L?opposition est souvent mouvementée. La semaine dernière, une agricultrice a porté plainte mercredi pour violence volontaire contre un ouvrier de ce chantier. "Il m'a littéralement roulé dessus", a déclaré Sylvie Hubert à l'AFP. L'éleveuse installée à Montabot (Manche) s'est, selon elle, retrouvée avec cinq jours d'ITT (interruption temporaire de travail), une luxation de l'épaule et une minerve.
Mme Hubert est la compagne d'Yves Larsonneur, placé en garde à vue pendant plus de 11 heures le 31 juillet pour "opposition" à la construction dans ses champs de deux pylônes de la THT. Le juge des référés doit examiner le 23 août la requête du couple qui estime que ces travaux ne sont pas légaux.

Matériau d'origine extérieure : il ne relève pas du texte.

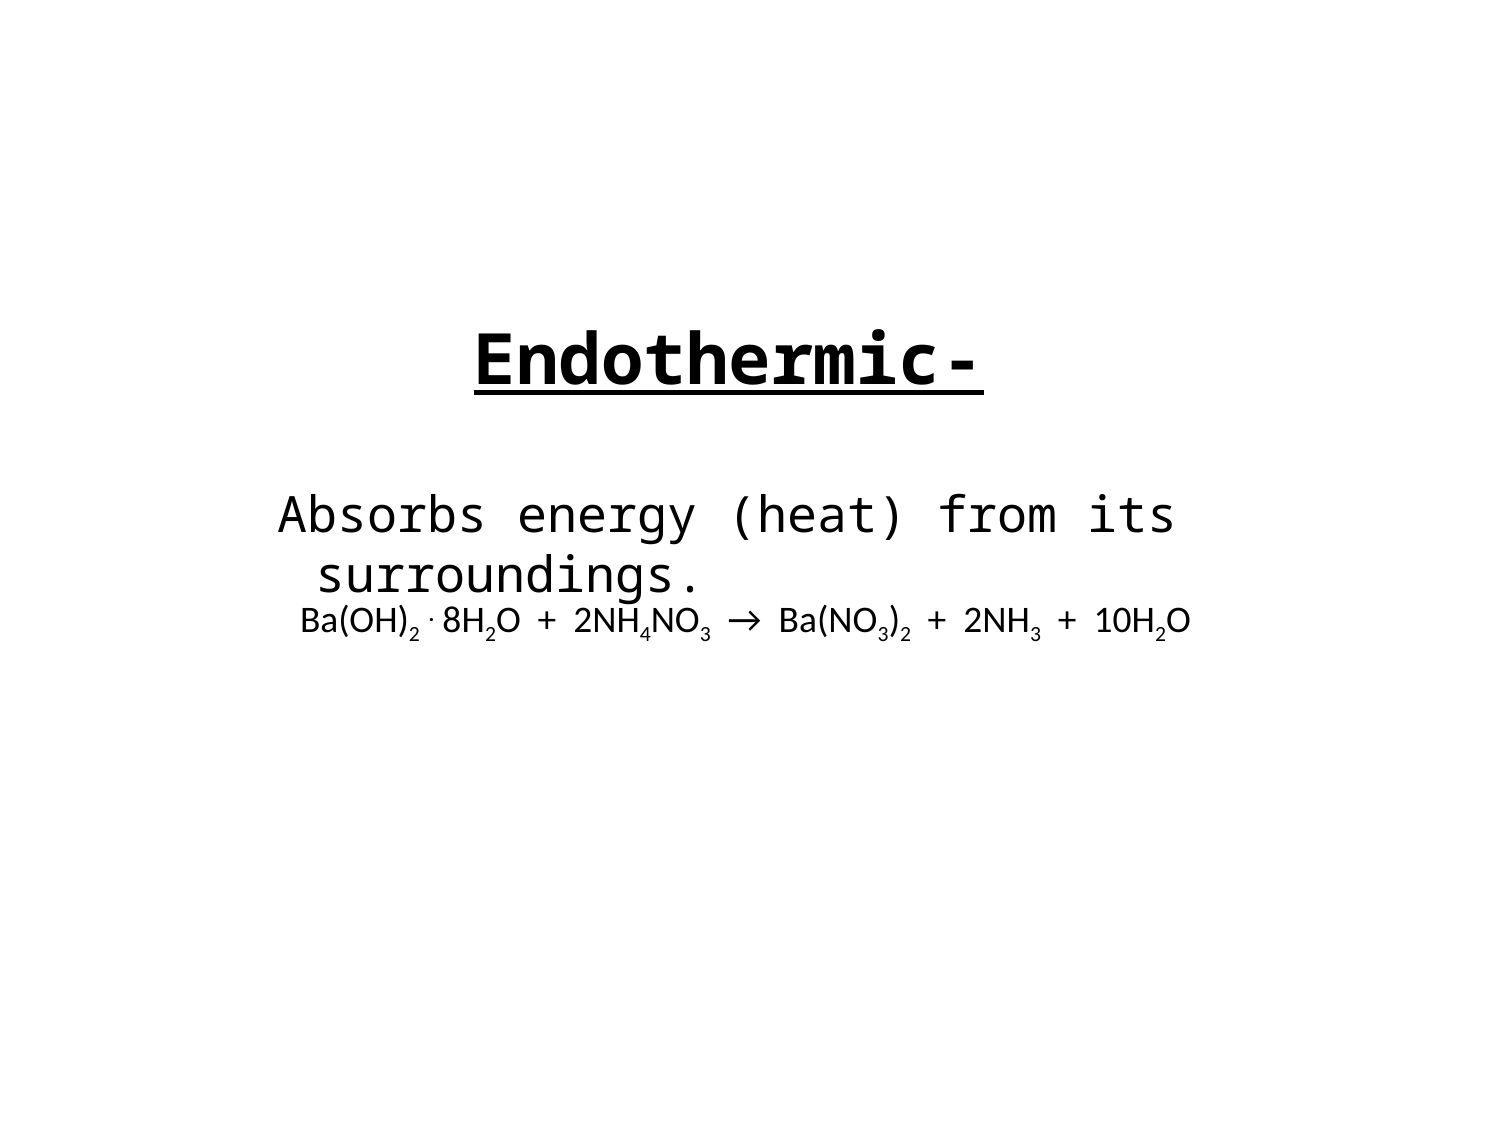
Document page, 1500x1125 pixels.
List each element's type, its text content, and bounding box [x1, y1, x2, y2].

list Absorbs energy (heat) from its surroundings. [112, 474, 1388, 638]
title Endothermic- [112, 262, 1388, 450]
text_box Ba(OH)2 . 8H2O + 2NH4NO3 → Ba(NO3)2 + 2NH3 + 10H2O [135, 587, 1206, 654]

Le couple réclame 600.000 euros à EDF, qui en propose 200.000. Les deux agriculteurs affirment ne pas s'être opposés aux travaux lundi. "On a vu qu'ils avaient des difficultés avec une grue qui s'est renversée. On est allé voir, ça nous a fait rire. Lui n'arrivait pas à redémarrer une autre grue. Quand il y est arrivé, il m'a foncé dessus", a raconté Mme Hubert.

Une surveillance de deux mois dans des arbres
Echauffourées et gardes à vue ne sont pas rares. Début juin, cinq personnes qui empêchaient les camions de pénétrer sur le chantier ont été retenues une dizaine d?heure en garde à vue, dont le maire de Chefresne, Jean-Claude Bossard, qui a organisé pendant plus de deux mois une résistance active sur un de ses champs. Des opposants s?y sont relayés dans des plateformes installées dans les arbres pour surveiller RTE.
Les travaux pour construire cette ligne à très haute tension ont démarré début 2012, pour une mise en service en 2013. Elle doit traverser également l'Ille-et-Vilaine, le Calvados et la Mayenne. 420 pylônes doivent être érigés.